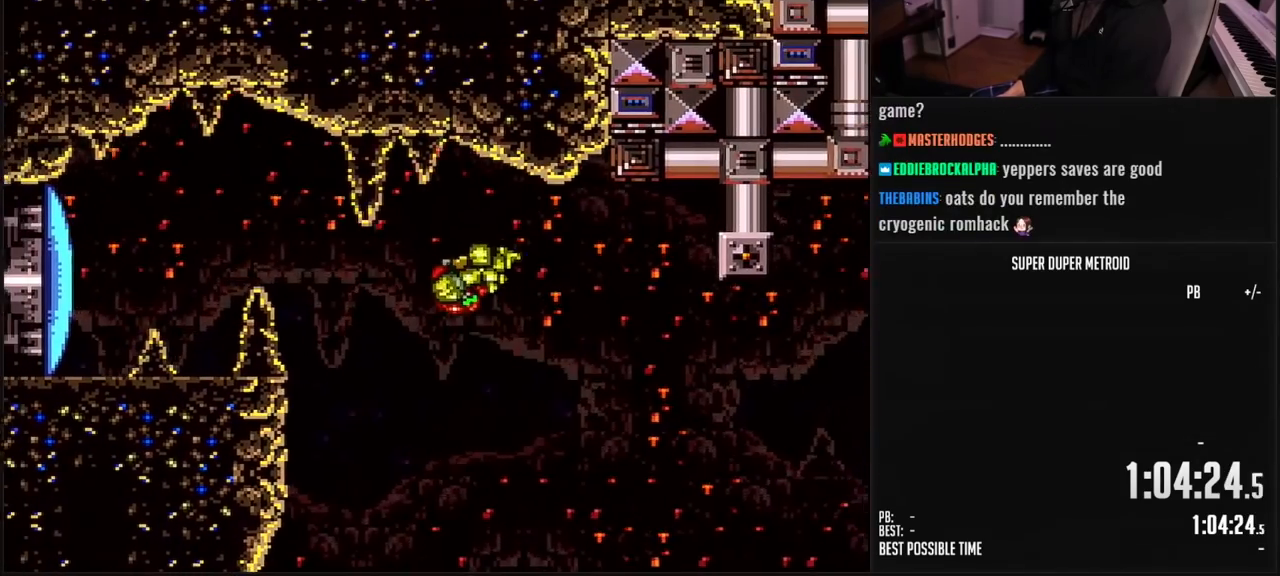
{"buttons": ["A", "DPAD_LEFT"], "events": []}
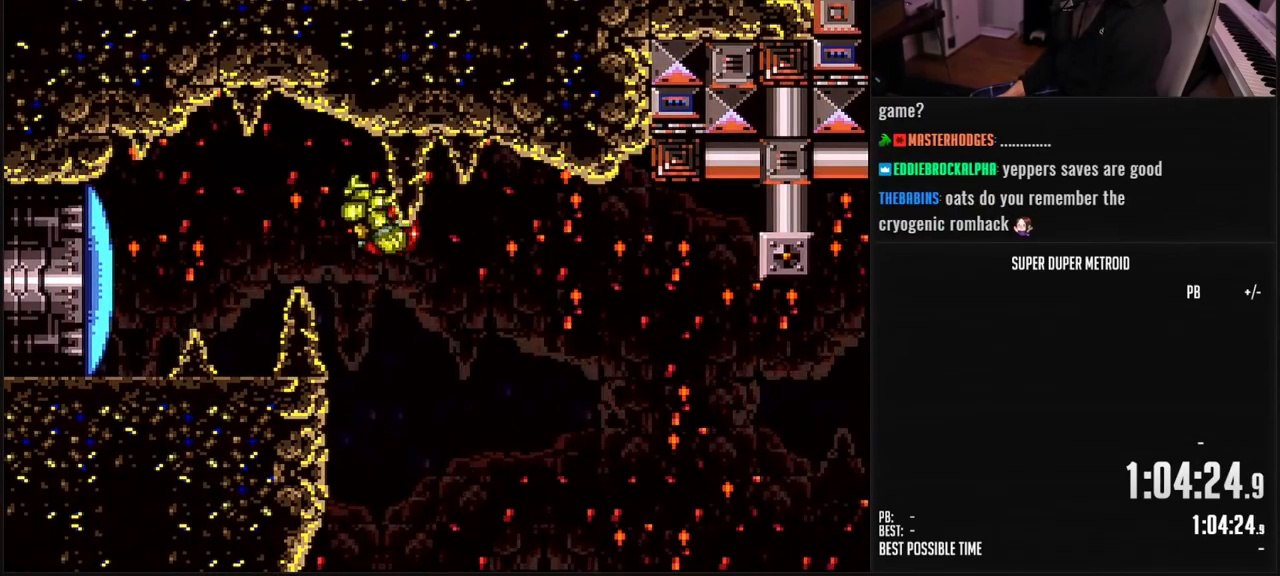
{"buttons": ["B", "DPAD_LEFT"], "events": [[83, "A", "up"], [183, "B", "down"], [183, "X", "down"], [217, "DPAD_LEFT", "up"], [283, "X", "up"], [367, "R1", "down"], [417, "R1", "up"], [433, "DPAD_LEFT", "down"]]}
■ ■ ■ ■
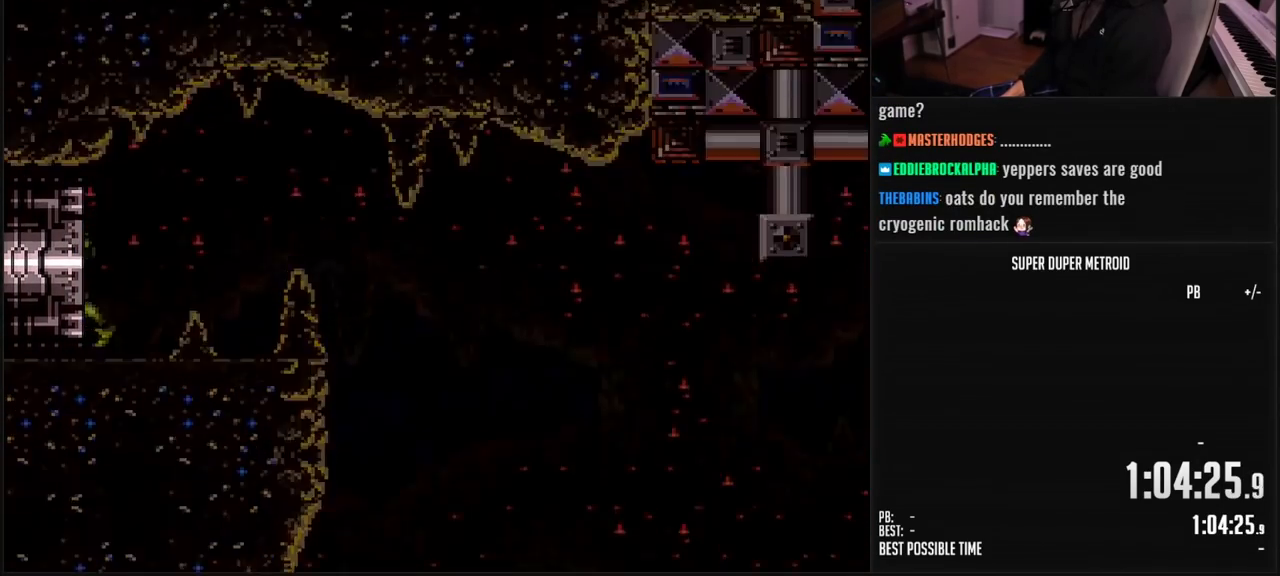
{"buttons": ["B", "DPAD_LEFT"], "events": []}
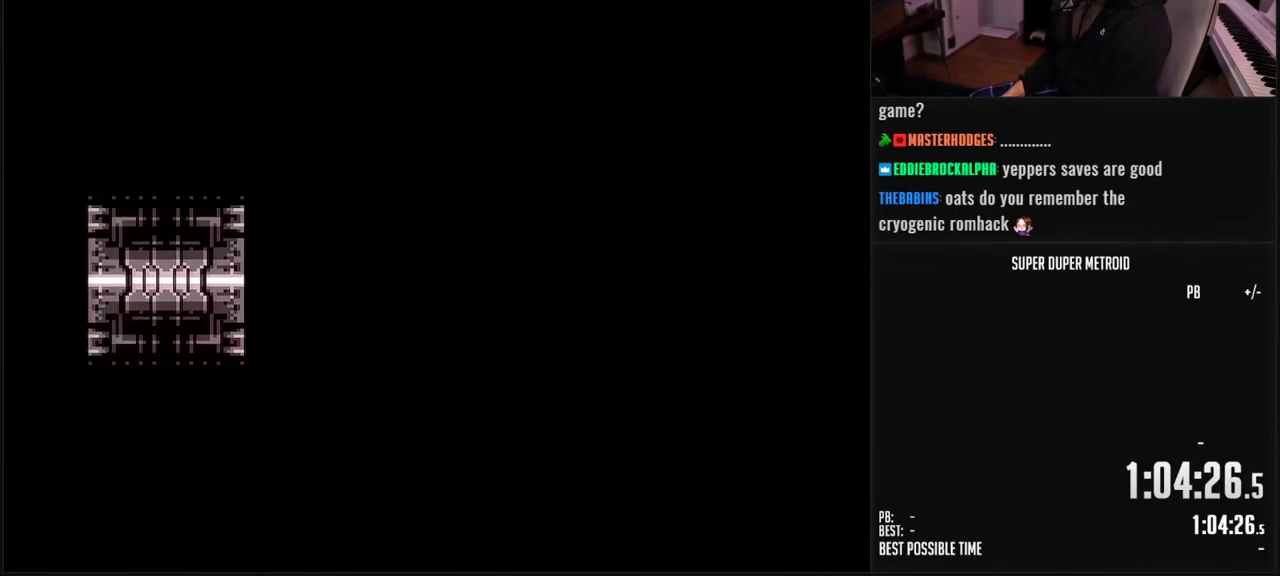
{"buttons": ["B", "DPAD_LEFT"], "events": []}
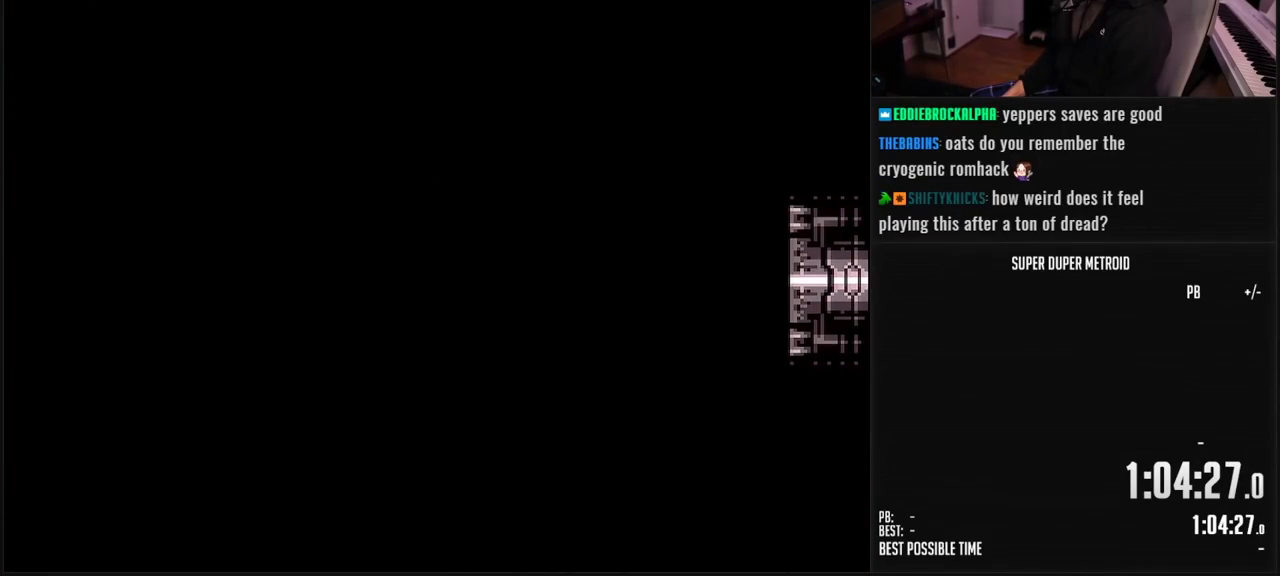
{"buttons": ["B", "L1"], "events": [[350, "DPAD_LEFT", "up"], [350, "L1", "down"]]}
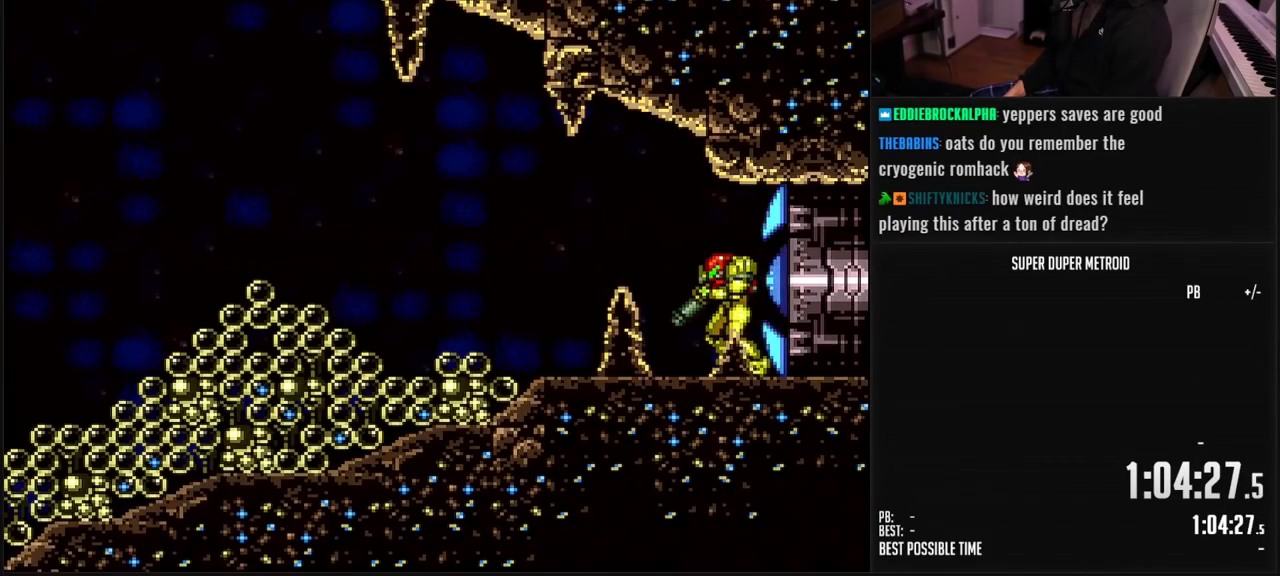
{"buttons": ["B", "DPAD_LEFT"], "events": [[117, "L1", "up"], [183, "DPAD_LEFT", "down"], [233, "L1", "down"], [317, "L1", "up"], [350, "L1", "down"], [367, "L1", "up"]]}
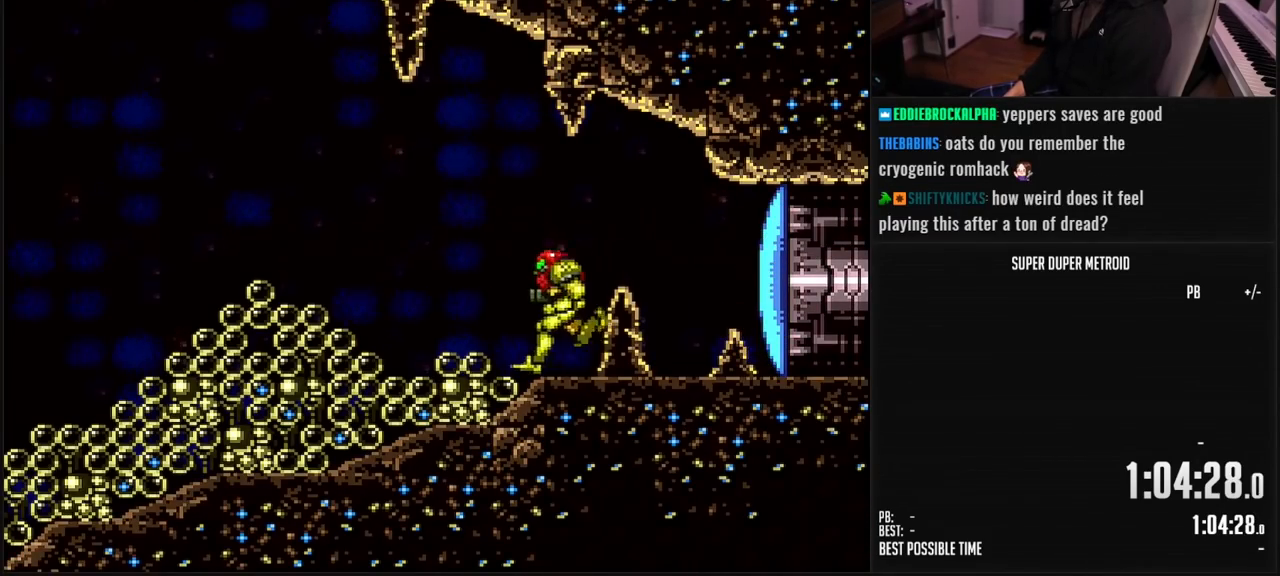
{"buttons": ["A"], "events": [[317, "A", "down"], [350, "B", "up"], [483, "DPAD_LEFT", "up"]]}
■ ■ ■ ■
REQUIRED ACTION — In the listing above, find each line with the word "down" and copy it out.

EXERCISE SOLUTION —
{"buttons": ["B", "DPAD_LEFT"], "events": [[83, "A", "up"], [183, "B", "down"], [183, "X", "down"], [217, "DPAD_LEFT", "up"], [283, "X", "up"], [367, "R1", "down"], [417, "R1", "up"], [433, "DPAD_LEFT", "down"]]}
{"buttons": ["B", "L1"], "events": [[350, "DPAD_LEFT", "up"], [350, "L1", "down"]]}
{"buttons": ["B", "DPAD_LEFT"], "events": [[117, "L1", "up"], [183, "DPAD_LEFT", "down"], [233, "L1", "down"], [317, "L1", "up"], [350, "L1", "down"], [367, "L1", "up"]]}
{"buttons": ["A"], "events": [[317, "A", "down"], [350, "B", "up"], [483, "DPAD_LEFT", "up"]]}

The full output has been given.